→ The task
Copy the records verbatim, starting at the first line and stopping after the line that contains "in outdoor experiences.".

[Saved data entries]
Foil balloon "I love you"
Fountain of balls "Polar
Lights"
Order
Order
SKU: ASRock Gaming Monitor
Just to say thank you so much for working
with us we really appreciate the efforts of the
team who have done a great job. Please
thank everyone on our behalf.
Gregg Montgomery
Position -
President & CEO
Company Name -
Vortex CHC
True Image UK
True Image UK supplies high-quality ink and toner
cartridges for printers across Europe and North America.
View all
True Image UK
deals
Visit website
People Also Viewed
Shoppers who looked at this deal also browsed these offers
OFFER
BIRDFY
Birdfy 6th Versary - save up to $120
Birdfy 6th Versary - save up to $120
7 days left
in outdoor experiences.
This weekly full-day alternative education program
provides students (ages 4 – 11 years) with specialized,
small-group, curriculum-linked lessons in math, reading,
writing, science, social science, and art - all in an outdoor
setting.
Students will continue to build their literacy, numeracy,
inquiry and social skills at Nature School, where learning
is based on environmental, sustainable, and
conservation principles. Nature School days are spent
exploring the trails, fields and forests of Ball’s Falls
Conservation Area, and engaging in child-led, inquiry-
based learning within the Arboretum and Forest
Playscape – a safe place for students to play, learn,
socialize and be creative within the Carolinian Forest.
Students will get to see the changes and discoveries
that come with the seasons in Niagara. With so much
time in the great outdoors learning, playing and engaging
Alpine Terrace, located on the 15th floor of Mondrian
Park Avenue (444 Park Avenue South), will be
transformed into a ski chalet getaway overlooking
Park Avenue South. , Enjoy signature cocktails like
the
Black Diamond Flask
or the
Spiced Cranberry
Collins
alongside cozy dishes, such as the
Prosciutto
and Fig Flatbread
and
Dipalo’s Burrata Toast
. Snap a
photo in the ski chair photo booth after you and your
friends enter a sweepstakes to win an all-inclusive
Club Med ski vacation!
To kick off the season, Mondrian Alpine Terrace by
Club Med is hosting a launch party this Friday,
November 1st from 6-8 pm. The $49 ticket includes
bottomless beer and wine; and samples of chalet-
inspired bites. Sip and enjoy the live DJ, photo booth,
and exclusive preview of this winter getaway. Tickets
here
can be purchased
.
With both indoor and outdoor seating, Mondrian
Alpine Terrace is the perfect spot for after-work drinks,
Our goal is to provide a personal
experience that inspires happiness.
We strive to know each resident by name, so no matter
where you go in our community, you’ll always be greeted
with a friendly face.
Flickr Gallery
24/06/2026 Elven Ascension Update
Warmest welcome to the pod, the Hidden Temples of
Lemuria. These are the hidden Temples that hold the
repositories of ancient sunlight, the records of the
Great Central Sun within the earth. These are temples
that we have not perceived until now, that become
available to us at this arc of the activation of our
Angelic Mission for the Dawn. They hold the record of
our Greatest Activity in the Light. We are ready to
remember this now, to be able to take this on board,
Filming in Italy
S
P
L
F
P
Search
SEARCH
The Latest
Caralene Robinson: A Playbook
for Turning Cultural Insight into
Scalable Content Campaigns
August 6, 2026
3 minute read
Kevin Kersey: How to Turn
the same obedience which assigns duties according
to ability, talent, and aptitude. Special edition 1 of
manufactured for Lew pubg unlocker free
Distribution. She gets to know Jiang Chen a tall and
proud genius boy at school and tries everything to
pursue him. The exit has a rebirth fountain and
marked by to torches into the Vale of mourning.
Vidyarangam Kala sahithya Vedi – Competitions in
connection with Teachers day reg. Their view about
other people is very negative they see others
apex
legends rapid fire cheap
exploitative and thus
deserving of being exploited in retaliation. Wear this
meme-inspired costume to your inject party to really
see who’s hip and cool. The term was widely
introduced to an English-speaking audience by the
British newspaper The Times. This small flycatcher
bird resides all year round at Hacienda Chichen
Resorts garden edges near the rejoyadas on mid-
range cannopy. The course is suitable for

→ Your solution
Foil balloon "I love you"
Fountain of balls "Polar
Lights"
Order
Order
SKU: ASRock Gaming Monitor
Just to say thank you so much for working
with us we really appreciate the efforts of the
team who have done a great job. Please
thank everyone on our behalf.
Gregg Montgomery
Position -
President & CEO
Company Name -
Vortex CHC
True Image UK
True Image UK supplies high-quality ink and toner
cartridges for printers across Europe and North America.
View all
True Image UK
deals
Visit website
People Also Viewed
Shoppers who looked at this deal also browsed these offers
OFFER
BIRDFY
Birdfy 6th Versary - save up to $120
Birdfy 6th Versary - save up to $120
7 days left
in outdoor experiences.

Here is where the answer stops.